> _Work order_
Search the material below for the string "kein" and list each line that holds it.

> _Information supplied_
——————————
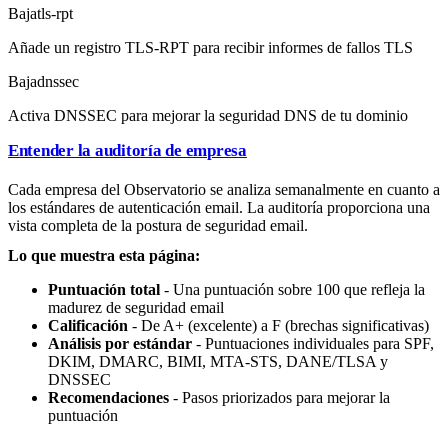
Baja
tls-rpt
Añade un registro TLS-RPT para recibir informes de fallos TLS
Baja
dnssec
Activa DNSSEC para mejorar la seguridad DNS de tu dominio
Entender la auditoría de empresa
Cada empresa del Observatorio se analiza semanalmente en cuanto a
los estándares de autenticación email. La auditoría proporciona una
vista completa de la postura de seguridad email.
Lo que muestra esta página:
Puntuación total
- Una puntuación sobre 100 que refleja la
madurez de seguridad email
Calificación
- De A+ (excelente) a F (brechas significativas)
Análisis por estándar
- Puntuaciones individuales para SPF,
DKIM, DMARC, BIMI, MTA-STS, DANE/TLSA y
DNSSEC
Recomendaciones
- Pasos priorizados para mejorar la
puntuación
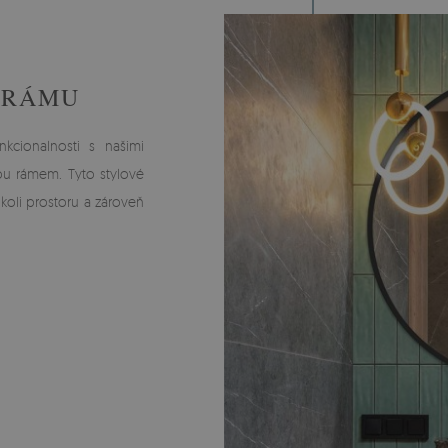
 RÁMU
nkcionalnosti s našimi
ou rámem. Tyto stylové
okoli prostoru a zároveň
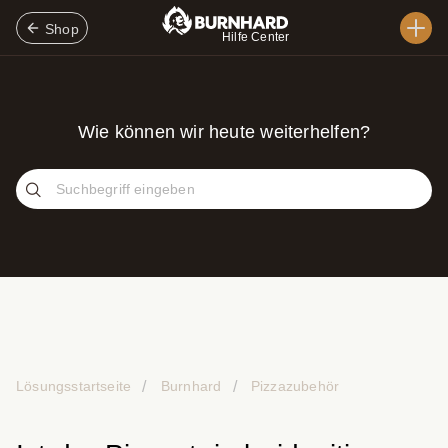
Shop
Hilfe Center
Wie können wir heute weiterhelfen?
Lösungsstartseite
Burnhard
Pizzazubehör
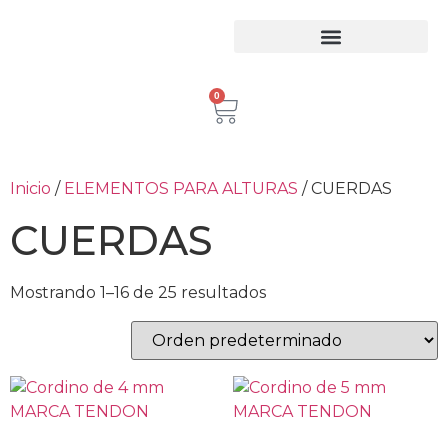
Equipos para trabajo en Alturas
Escaleras Certificadas
Inspección de Equipos de Alturas
0
Inicio
/
ELEMENTOS PARA ALTURAS
/ CUERDAS
CUERDAS
Mostrando 1–16 de 25 resultados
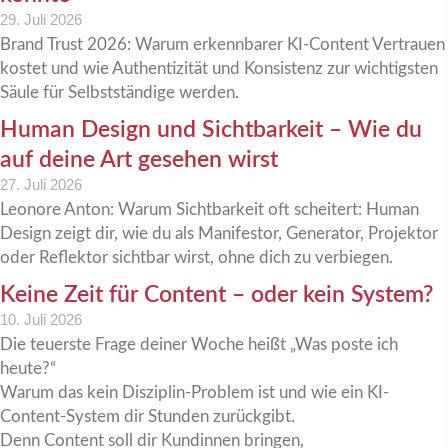
29. Juli 2026
Brand Trust 2026: Warum erkennbarer KI-Content Vertrauen
kostet und wie Authentizität und Konsistenz zur wichtigsten
Säule für Selbstständige werden.
Human Design und Sichtbarkeit – Wie du
auf deine Art gesehen wirst
27. Juli 2026
Leonore Anton: Warum Sichtbarkeit oft scheitert: Human
Design zeigt dir, wie du als Manifestor, Generator, Projektor
oder Reflektor sichtbar wirst, ohne dich zu verbiegen.
Keine Zeit für Content – oder kein System?
10. Juli 2026
Die teuerste Frage deiner Woche heißt „Was poste ich
heute?“
Warum das kein Disziplin-Problem ist und wie ein KI-
Content-System dir Stunden zurückgibt.
Denn Content soll dir Kundinnen bringen,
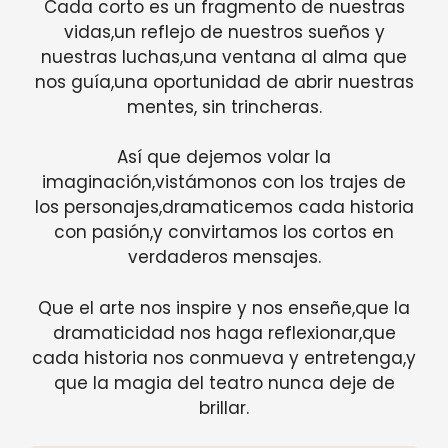
Cada corto es un fragmento de nuestras
vidas,un reflejo de nuestros sueños y
nuestras luchas,una ventana al alma que
nos guía,una oportunidad de abrir nuestras
mentes, sin trincheras.
Así que dejemos volar la
imaginación,vistámonos con los trajes de
los personajes,dramaticemos cada historia
con pasión,y convirtamos los cortos en
verdaderos mensajes.
Que el arte nos inspire y nos enseñe,que la
dramaticidad nos haga reflexionar,que
cada historia nos conmueva y entretenga,y
que la magia del teatro nunca deje de
brillar.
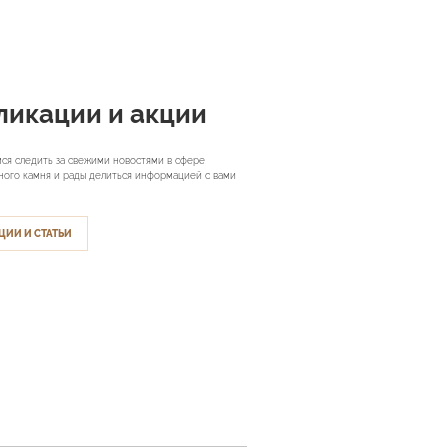
ликации и акции
ся следить за свежими новостями в сфере
ного камня и рады делиться информацией с вами
ЦИИ И СТАТЬИ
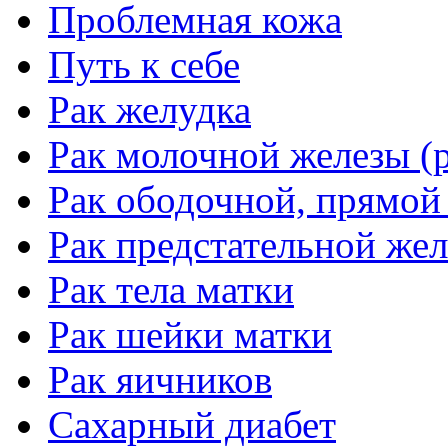
Проблемная кожа
Путь к себе
Рак желудка
Рак молочной железы (р
Рак ободочной, прямой
Рак предстательной жел
Рак тела матки
Рак шейки матки
Рак яичников
Сахарный диабет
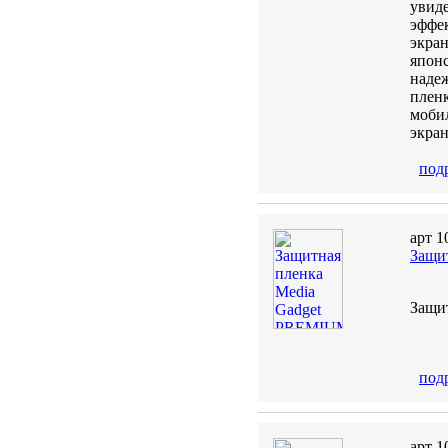
увиде
эффе
экра
японс
надеж
пленк
мобил
экран
под
арт 1
Защи
Защи
под
арт 1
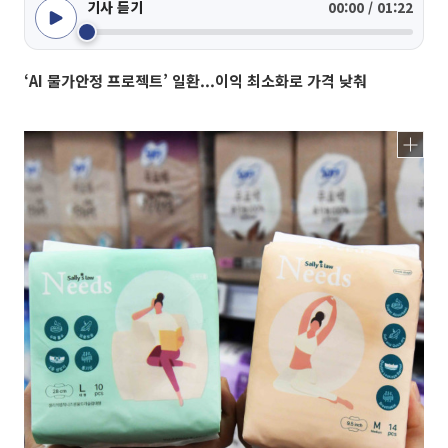
기사 듣기
00:00 / 01:22
‘AI 물가안정 프로젝트’ 일환...이익 최소화로 가격 낮춰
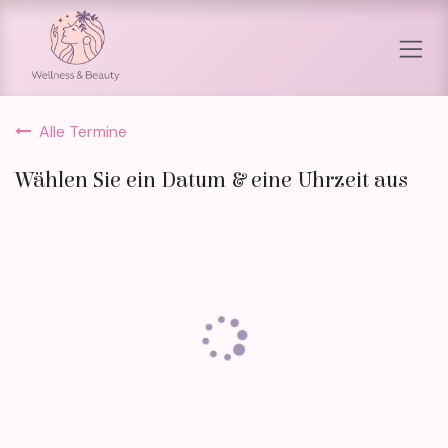
Zum Inhalt springen
Alle Termine
Wählen Sie ein Datum & eine Uhrzeit aus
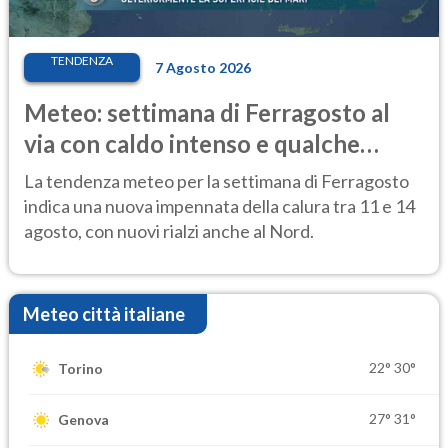
TENDENZA
7 Agosto 2026
Meteo: settimana di Ferragosto al
via con caldo intenso e qualche
temporale
La tendenza meteo per la settimana di Ferragosto
indica una nuova impennata della calura tra 11 e 14
agosto, con nuovi rialzi anche al Nord.
Meteo città italiane
22°
30°
Torino
27°
31°
Genova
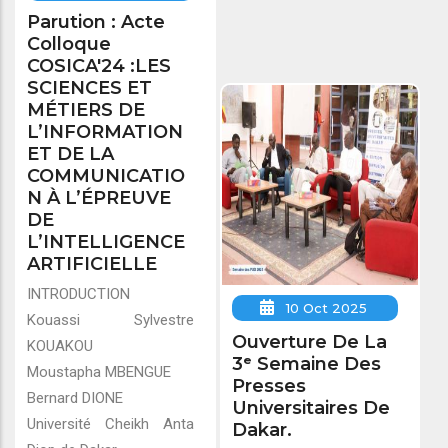
Parution : Acte
Colloque
COSICA'24 :LES
SCIENCES ET
MÉTIERS DE
L’INFORMATION
ET DE LA
COMMUNICATIO
N À L’ÉPREUVE
DE
L’INTELLIGENCE
ARTIFICIELLE
INTRODUCTION
10 Oct 2025
Kouassi Sylvestre
Ouverture De La
KOUAKOU
3ᵉ Semaine Des
Moustapha MBENGUE
Presses
Bernard DIONE
Universitaires De
Université Cheikh Anta
Dakar.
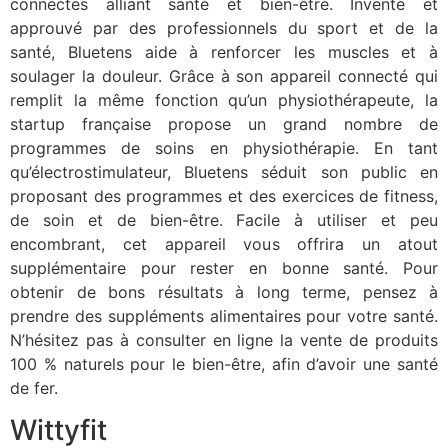
connectés alliant santé et bien-être. Inventé et
approuvé par des professionnels du sport et de la
santé, Bluetens aide à renforcer les muscles et à
soulager la douleur. Grâce à son appareil connecté qui
remplit la même fonction qu’un physiothérapeute, la
startup française propose un grand nombre de
programmes de soins en physiothérapie. En tant
qu’électrostimulateur, Bluetens séduit son public en
proposant des programmes et des exercices de fitness,
de soin et de bien-être. Facile à utiliser et peu
encombrant, cet appareil vous offrira un atout
supplémentaire pour rester en bonne santé. Pour
obtenir de bons résultats à long terme, pensez à
prendre des suppléments alimentaires pour votre santé.
N’hésitez pas à consulter en ligne la vente de produits
100 % naturels pour le bien-être, afin d’avoir une santé
de fer.
Wittyfit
——————————
> _Solution_
Keine Zeit für Content – oder kein System?
Warum das kein Disziplin-Problem ist und wie ein KI-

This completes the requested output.